Born and raised in Flatbush, Brooklyn, she graduated from St. Brendan’s High School, then attended CUNY and Fashion Institute of Technology. Studying fashion and retail, starting her career with Gimbels, she didn’t have a clue that she would ever launch, own and operate what is today considered the icon for comedy clubs.
During the difficult 1979-80 recession, Hirsch found herself unemployed. It became a period for her to experiment as an entrepreneur. With several friends she opened a cabaret, which she soon realized was not working out. “In retail, I learned how you needed to offer what people wanted,” she says.
Between watching the comedians featured nightly on Carson and Letterman and by trial-and-error, she discovered how focusing on comedy entertainment was more profitable. So Caroline’s—now 300 seats—was born in midtown Manhattan in 1982.
As blossoming cable networks sought new programming, A&E Network engaged her for Caroline’s Comedy Hour, which received lots of attention. In 2004, Hirsch launched the week-long New York Comedy Festival, about 150 different shows showcasing more than 200 comedians throughout NYC (which has been cancelled this year due to COVID).
For all that, though, she does note there was a missed career opportunity. “After my A&E success, I didn’t go onto produce more shows, even as cable picked up more momentum. But now I am producing content, optioning books, optioning ideas…”

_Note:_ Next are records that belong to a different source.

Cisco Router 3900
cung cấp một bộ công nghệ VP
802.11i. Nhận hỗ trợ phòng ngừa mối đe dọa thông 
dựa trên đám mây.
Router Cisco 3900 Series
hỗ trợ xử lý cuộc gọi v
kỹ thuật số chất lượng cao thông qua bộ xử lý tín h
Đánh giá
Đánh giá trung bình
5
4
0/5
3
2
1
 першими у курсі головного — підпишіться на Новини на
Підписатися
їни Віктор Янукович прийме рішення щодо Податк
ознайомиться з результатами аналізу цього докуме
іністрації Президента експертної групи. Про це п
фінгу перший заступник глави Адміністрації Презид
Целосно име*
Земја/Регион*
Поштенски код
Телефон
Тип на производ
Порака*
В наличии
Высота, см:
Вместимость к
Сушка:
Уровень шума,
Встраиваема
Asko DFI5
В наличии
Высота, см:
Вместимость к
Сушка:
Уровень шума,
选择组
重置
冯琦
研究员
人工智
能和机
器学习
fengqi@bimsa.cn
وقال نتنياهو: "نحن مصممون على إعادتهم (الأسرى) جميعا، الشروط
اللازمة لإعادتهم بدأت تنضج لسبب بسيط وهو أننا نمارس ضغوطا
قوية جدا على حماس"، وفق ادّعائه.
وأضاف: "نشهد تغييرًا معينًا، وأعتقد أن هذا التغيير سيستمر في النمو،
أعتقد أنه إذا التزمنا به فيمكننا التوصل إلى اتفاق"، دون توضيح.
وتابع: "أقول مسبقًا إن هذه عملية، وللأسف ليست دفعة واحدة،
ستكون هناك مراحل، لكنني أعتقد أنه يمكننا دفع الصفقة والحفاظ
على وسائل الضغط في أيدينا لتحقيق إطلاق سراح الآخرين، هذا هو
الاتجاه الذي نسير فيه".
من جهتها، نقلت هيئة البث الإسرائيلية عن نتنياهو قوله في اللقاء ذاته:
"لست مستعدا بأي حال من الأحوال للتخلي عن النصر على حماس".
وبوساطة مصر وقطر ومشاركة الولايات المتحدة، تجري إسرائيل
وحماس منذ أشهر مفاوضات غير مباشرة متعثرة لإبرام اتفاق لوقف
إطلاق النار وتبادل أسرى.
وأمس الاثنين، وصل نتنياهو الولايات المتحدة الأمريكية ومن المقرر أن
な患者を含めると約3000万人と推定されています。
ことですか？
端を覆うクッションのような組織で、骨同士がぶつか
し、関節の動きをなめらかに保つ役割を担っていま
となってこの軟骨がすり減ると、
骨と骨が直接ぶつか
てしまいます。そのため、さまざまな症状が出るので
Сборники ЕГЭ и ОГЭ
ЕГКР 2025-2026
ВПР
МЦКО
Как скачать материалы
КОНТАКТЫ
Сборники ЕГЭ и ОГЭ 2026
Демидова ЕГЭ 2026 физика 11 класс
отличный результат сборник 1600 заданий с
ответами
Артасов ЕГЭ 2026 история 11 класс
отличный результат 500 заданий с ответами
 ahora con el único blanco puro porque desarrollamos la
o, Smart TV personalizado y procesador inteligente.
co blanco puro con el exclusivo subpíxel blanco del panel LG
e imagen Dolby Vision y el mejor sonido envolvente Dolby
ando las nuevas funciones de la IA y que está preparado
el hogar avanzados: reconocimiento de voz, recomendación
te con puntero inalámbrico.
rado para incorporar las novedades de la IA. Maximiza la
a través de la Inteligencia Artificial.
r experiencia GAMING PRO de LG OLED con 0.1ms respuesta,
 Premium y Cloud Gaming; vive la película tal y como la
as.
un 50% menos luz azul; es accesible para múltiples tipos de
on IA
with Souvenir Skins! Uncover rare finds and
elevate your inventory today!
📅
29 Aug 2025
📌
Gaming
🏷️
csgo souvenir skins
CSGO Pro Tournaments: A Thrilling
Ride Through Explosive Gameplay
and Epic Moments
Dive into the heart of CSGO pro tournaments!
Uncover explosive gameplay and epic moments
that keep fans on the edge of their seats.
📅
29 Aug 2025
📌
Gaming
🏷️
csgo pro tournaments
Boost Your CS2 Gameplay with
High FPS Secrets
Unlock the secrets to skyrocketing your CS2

How do comedians impress Hirsch, who says she has reviewed literally thousands of them? “They need to be on stage a lot. They need to write, and write, and write. They must come up with new material and make their own, unique voice. Drugs or other substances cannot interfere with their pursuits,” she says. “Show me you are constantly working on your act. You do not grow, doing the same jokes for two years. I want to see a career reflecting diligence.”
She wants to see a comedian who works hard, “because their success doesn’t happen overnight. Only now with Internet success, sometimes it happens a little more quickly than it did three decades ago. A comedian had to get that first shot on The Tonight Show, and they may have spent years trying to prove themselves to get that opportunity!”
Countless comedians have worked for a shot at getting onstage at Caroline’s over the years, including numerous acts who would become legends such as fellow Hamptonite Jerry Seinfeld. But one comedian she was never able to convince to perform at the venue was Jonathan Winters. “He was hilarious, out-of-his-mind, crazy,” she says. “I would beg his agent, I called him at home a bunch of times.”
Caroline’s remains temporarily closed, and Hirsch doesn’t see the doors re-opening until the spring of 2021. “Our industry will be among the last to open again, so I hope these clubs can hold onto their space. At the same time, comedy is more important than ever, a big piece of what we see online now. Comedians not performing standup are online trying to make people laugh.”